■ **What the exercise asks**
With pictures excluded, output exactly the lines that run from the first line of the data below through the line containing "#### Option 2: Download a checkpoint".

■ **Study material**
=====

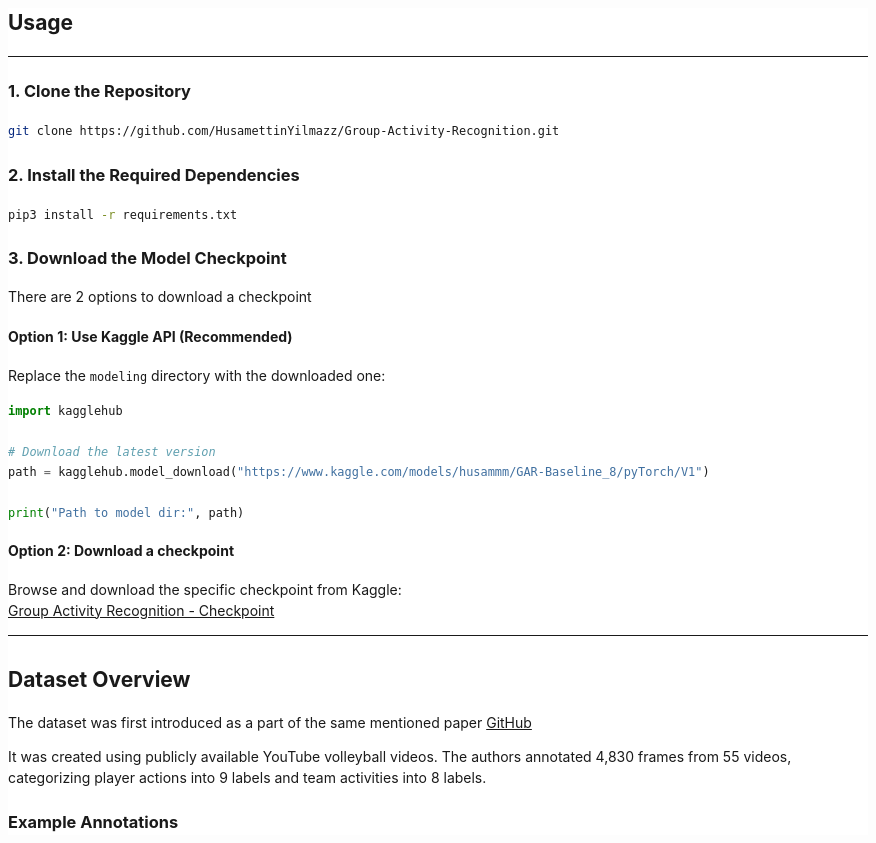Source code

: ## Usage

---

### 1. Clone the Repository
```bash
git clone https://github.com/HusamettinYilmazz/Group-Activity-Recognition.git
```

### 2. Install the Required Dependencies
```bash
pip3 install -r requirements.txt
```

### 3. Download the Model Checkpoint
There are 2 options to download a checkpoint

#### Option 1: Use Kaggle API (Recommended)
Replace the `modeling` directory with the downloaded one:
```python
import kagglehub

# Download the latest version
path = kagglehub.model_download("https://www.kaggle.com/models/husammm/GAR-Baseline_8/pyTorch/V1")

print("Path to model dir:", path)
```

#### Option 2: Download a checkpoint
Browse and download the specific checkpoint from Kaggle:  
[Group Activity Recognition - Checkpoint](https://www.kaggle.com/models/husammm/group-activity-recognition/pyTorch/)

-----

## Dataset Overview
The dataset was first introduced as a part of the same mentioned paper [GitHub](https://github.com/mostafa-saad/deep-activity-rec?tab=readme-ov-file#dataset)

It was created using publicly available YouTube volleyball videos. The authors annotated 4,830 frames from 55 videos, categorizing player actions into 9 labels and team activities into 8 labels. 


### Example Annotations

=====

■ **Solution to this exercise**
Source code

: ## Usage

---

### 1. Clone the Repository
```bash
git clone https://github.com/HusamettinYilmazz/Group-Activity-Recognition.git
```

### 2. Install the Required Dependencies
```bash
pip3 install -r requirements.txt
```

### 3. Download the Model Checkpoint
There are 2 options to download a checkpoint

#### Option 1: Use Kaggle API (Recommended)
Replace the `modeling` directory with the downloaded one:
```python
import kagglehub

# Download the latest version
path = kagglehub.model_download("https://www.kaggle.com/models/husammm/GAR-Baseline_8/pyTorch/V1")

print("Path to model dir:", path)
```

#### Option 2: Download a checkpoint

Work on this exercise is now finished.